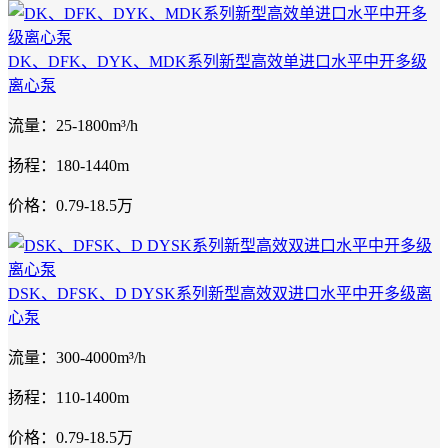
DK、DFK、DYK、MDK系列新型高效单进口水平中开多级
离心泵
流量：25-1800m³/h
扬程：180-1440m
价格：0.79-18.5万
DSK、DFSK、D DYSK系列新型高效双进口水平中开多级离
心泵
流量：300-4000m³/h
扬程：110-1400m
价格：0.79-18.5万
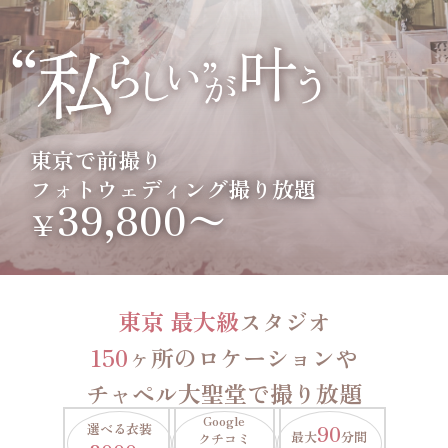
東京で前撮り
フォトウェディング撮り放題
39,800〜
￥
東京 最大級
スタジオ
150
ヶ所のロケーションや
チャペル大聖堂で撮り放題
Google
選べる衣装
90
最大
分間
クチコミ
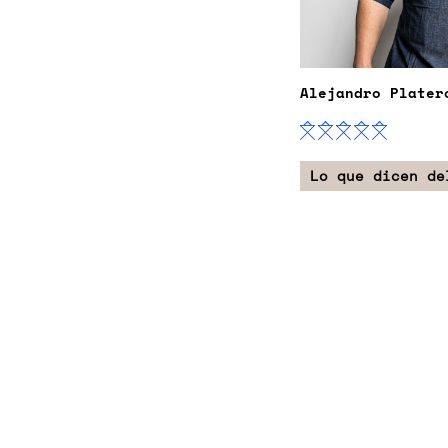
Alejandro Plater
Lo que dicen de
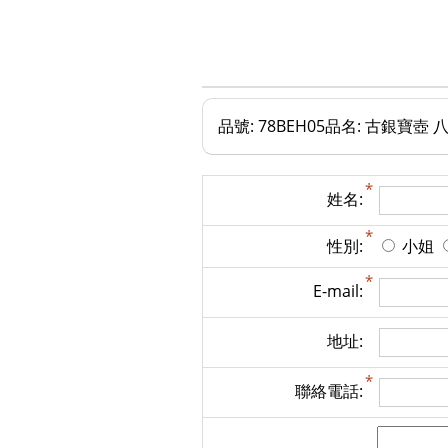
品號: 78BEH05品名: 古銀寶壺
姓名:
性別:
小姐
E-mail:
地址:
聯絡電話:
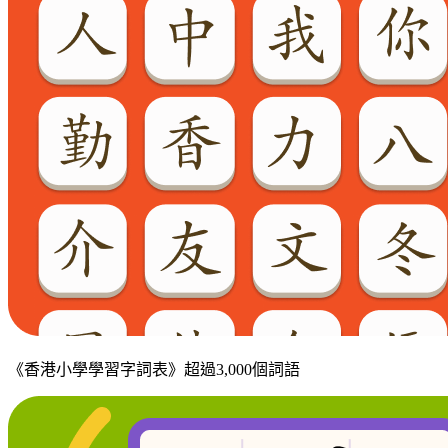
《香港小學學習字詞表》超過3,000個詞語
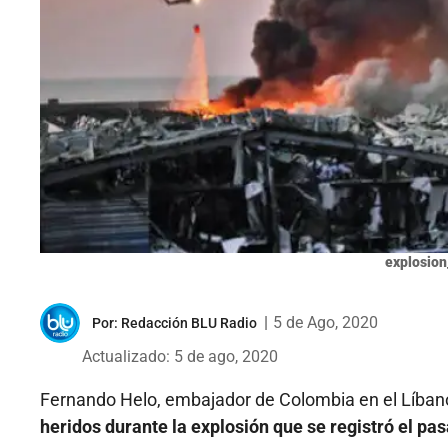
explosion
|
5 de Ago, 2020
Por:
Redacción BLU Radio
Actualizado: 5 de ago, 2020
Fernando Helo, embajador de Colombia en el Líban
heridos durante la explosión que se registró el pa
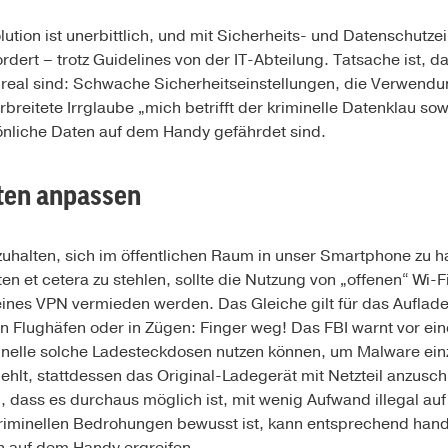
ution ist unerbittlich, und mit Sicherheits- und Datenschutze
dert – trotz Guidelines von der IT-Abteilung. Tatsache ist, 
n real sind: Schwache Sicherheitseinstellungen, die Verwend
breitete Irrglaube „mich betrifft der kriminelle Datenklau sow
rsönliche Daten auf dem Handy gefährdet sind.
ten anpassen
uhalten, sich im öffentlichen Raum in unser Smartphone zu h
n et cetera zu stehlen, sollte die Nutzung von „offenen“ Wi-F
nes VPN vermieden werden. Das Gleiche gilt für das Auflade
Flughäfen oder in Zügen: Finger weg! Das FBI warnt vor eine
inelle solche Ladesteckdosen nutzen können, um Malware ein
ehlt, stattdessen das Original-Ladegerät mit Netzteil anzusch
n, dass es durchaus möglich ist, mit wenig Aufwand illegal au
 kriminellen Bedrohungen bewusst ist, kann entsprechend h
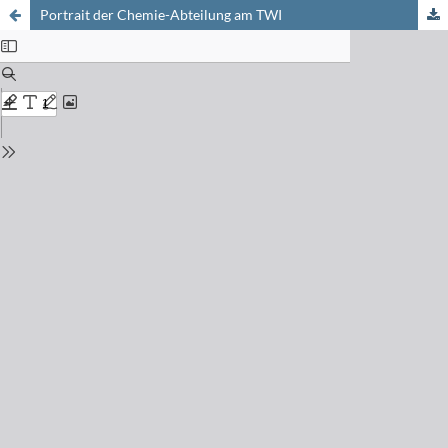
Portrait der Chemie-Abteilung am TWI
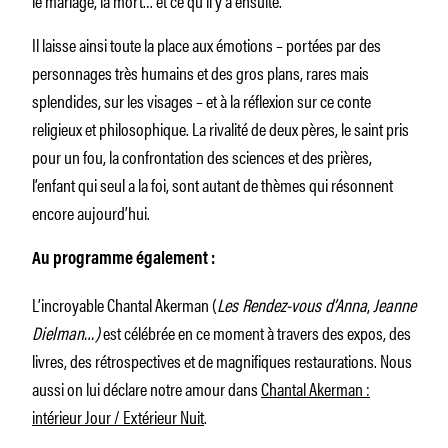
Il laisse ainsi toute la place aux émotions – portées par des
personnages très humains et des gros plans, rares mais
splendides, sur les visages – et à la réflexion sur ce conte
religieux et philosophique. La rivalité de deux pères, le saint pris
pour un fou, la confrontation des sciences et des prières,
l’enfant qui seul a la foi, sont autant de thèmes qui résonnent
encore aujourd’hui.
Au programme également :
L’incroyable Chantal Akerman (
Les Rendez-vous d’Anna
,
Jeanne
Dielman…)
est célébrée en ce moment à travers des expos, des
livres, des rétrospectives et de magnifiques restaurations. Nous
aussi on lui déclare notre amour dans
Chantal Akerman :
intérieur Jour / Extérieur Nuit
.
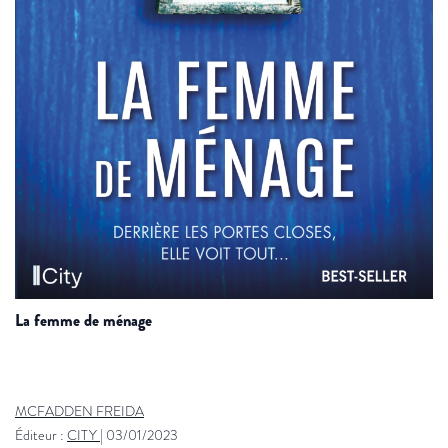
la femme de ménage
MCFADDEN FREIDA
Éditeur :
CITY
|
03/01/2023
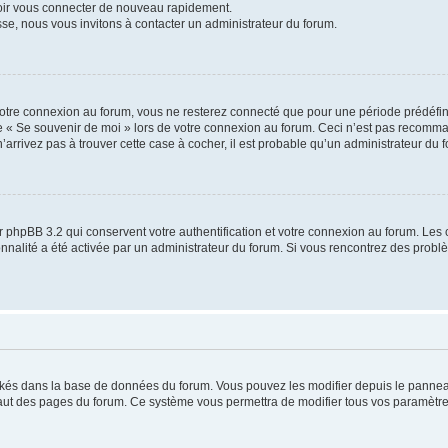
voir vous connecter de nouveau rapidement.
sse, nous vous invitons à contacter un administrateur du forum.
otre connexion au forum, vous ne resterez connecté que pour une période prédéfinie
se « Se souvenir de moi » lors de votre connexion au forum. Ceci n’est pas recomm
’arrivez pas à trouver cette case à cocher, il est probable qu’un administrateur du fo
 phpBB 3.2 qui conservent votre authentification et votre connexion au forum. Les 
tionnalité a été activée par un administrateur du forum. Si vous rencontrez des pro
ockés dans la base de données du forum. Vous pouvez les modifier depuis le panneau 
haut des pages du forum. Ce système vous permettra de modifier tous vos paramètre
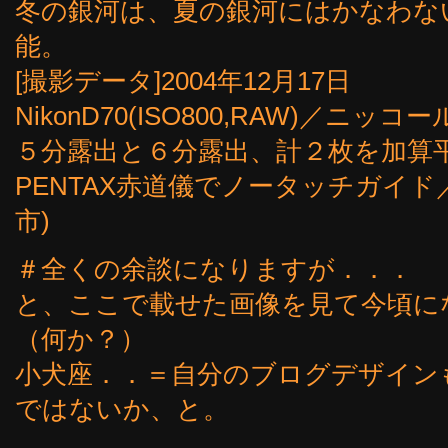
冬の銀河は、夏の銀河にはかなわな
能。
[撮影データ]2004年12月17日
NikonD70(ISO800,RAW)／ニッコー
５分露出と６分露出、計２枚を加算
PENTAX赤道儀でノータッチガイド
市)
＃全くの余談になりますが．．．
と、ここで載せた画像を見て今頃に
（何か？）
小犬座．．＝自分のブログデザイン
ではないか、と。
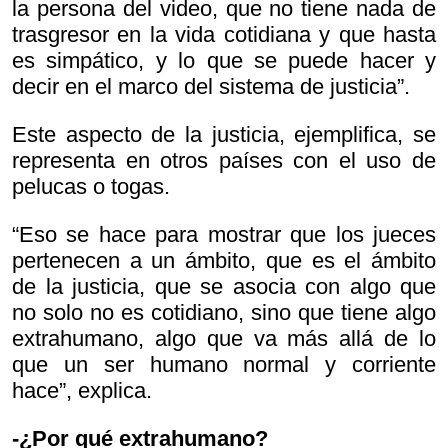
la persona del video, que no tiene nada de
trasgresor en la vida cotidiana y que hasta
es simpático, y lo que se puede hacer y
decir en el marco del sistema de justicia”.
Este aspecto de la justicia, ejemplifica, se
representa en otros países con el uso de
pelucas o togas.
“Eso se hace para mostrar que los jueces
pertenecen a un ámbito, que es el ámbito
de la justicia, que se asocia con algo que
no solo no es cotidiano, sino que tiene algo
extrahumano, algo que va más allá de lo
que un ser humano normal y corriente
hace”, explica.
-¿Por qué extrahumano?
◆ ◆ ◆ ◆ ◆ ◆ ◆
(TASK GOAL):
Give every entry again verbatim, with no pictures.

(WRITTEN RESPONSE):
DK、DFK、DYK、MDK系列新型高效单进口水平中开多级
离心泵
流量：25-1800m³/h
扬程：180-1440m
价格：0.79-18.5万
DSK、DFSK、D DYSK系列新型高效双进口水平中开多级离
心泵
流量：300-4000m³/h
扬程：110-1400m
价格：0.79-18.5万
東京で前撮り
フォトウェディング撮り放題
39,800〜
￥
東京 最大級
スタジオ
150
ヶ所のロケーションや
チャペル大聖堂で撮り放題
Google
選べる衣装
90
最大
分間
クチコミ
Alejandro Plater
Lo que dicen de
品號: 78BEH05品名: 古銀寶壺
姓名:
性別:
小姐
E-mail:
地址:
聯絡電話:
《香港小學學習字詞表》超過3,000個詞語
explosion
|
5 de Ago, 2020
Por:
Redacción BLU Radio
Actualizado: 5 de ago, 2020
Fernando Helo, embajador de Colombia en el Líban
heridos durante la explosión que se registró el pa
ution ist unerbittlich, und mit Sicherheits- und Datenschutze
dert – trotz Guidelines von der IT-Abteilung. Tatsache ist, 
n real sind: Schwache Sicherheitseinstellungen, die Verwend
breitete Irrglaube „mich betrifft der kriminelle Datenklau sow
rsönliche Daten auf dem Handy gefährdet sind.
ten anpassen
uhalten, sich im öffentlichen Raum in unser Smartphone zu h
n et cetera zu stehlen, sollte die Nutzung von „offenen“ Wi-F
nes VPN vermieden werden. Das Gleiche gilt für das Auflade
Flughäfen oder in Zügen: Finger weg! Das FBI warnt vor eine
inelle solche Ladesteckdosen nutzen können, um Malware ein
ehlt, stattdessen das Original-Ladegerät mit Netzteil anzusch
n, dass es durchaus möglich ist, mit wenig Aufwand illegal au
 kriminellen Bedrohungen bewusst ist, kann entsprechend h
Portrait der Chemie-Abteilung am TWI
Il laisse ainsi toute la place aux émotions – portées par des
personnages très humains et des gros plans, rares mais
splendides, sur les visages – et à la réflexion sur ce conte
religieux et philosophique. La rivalité de deux pères, le saint pris
pour un fou, la confrontation des sciences et des prières,
l’enfant qui seul a la foi, sont autant de thèmes qui résonnent
encore aujourd’hui.
Au programme également :
L’incroyable Chantal Akerman (
Les Rendez-vous d’Anna
,
Jeanne
Dielman…)
est célébrée en ce moment à travers des expos, des
livres, des rétrospectives et de magnifiques restaurations. Nous
aussi on lui déclare notre amour dans
Chantal Akerman :
intérieur Jour / Extérieur Nuit
.
la femme de ménage
MCFADDEN FREIDA
Éditeur :
CITY
|
03/01/2023
voir vous connecter de nouveau rapidement.
sse, nous vous invitons à contacter un administrateur du forum.
otre connexion au forum, vous ne resterez connecté que pour une période prédéfinie
se « Se souvenir de moi » lors de votre connexion au forum. Ceci n’est pas recomm
’arrivez pas à trouver cette case à cocher, il est probable qu’un administrateur du fo
 phpBB 3.2 qui conservent votre authentification et votre connexion au forum. Les 
tionnalité a été activée par un administrateur du forum. Si vous rencontrez des pro
ockés dans la base de données du forum. Vous pouvez les modifier depuis le panneau 
haut des pages du forum. Ce système vous permettra de modifier tous vos paramètre
冬の銀河は、夏の銀河にはかなわな
能。
[撮影データ]2004年12月17日
NikonD70(ISO800,RAW)／ニッコー
５分露出と６分露出、計２枚を加算
PENTAX赤道儀でノータッチガイド
市)
＃全くの余談になりますが．．．
と、ここで載せた画像を見て今頃に
（何か？）
小犬座．．＝自分のブログデザイン
ではないか、と。
la persona del video, que no tiene nada de
trasgresor en la vida cotidiana y que hasta
es simpático, y lo que se puede hacer y
decir en el marco del sistema de justicia”.
Este aspecto de la justicia, ejemplifica, se
representa en otros países con el uso de
pelucas o togas.
“Eso se hace para mostrar que los jueces
pertenecen a un ámbito, que es el ámbito
de la justicia, que se asocia con algo que
no solo no es cotidiano, sino que tiene algo
extrahumano, algo que va más allá de lo
que un ser humano normal y corriente
hace”, explica.
-¿Por qué extrahumano?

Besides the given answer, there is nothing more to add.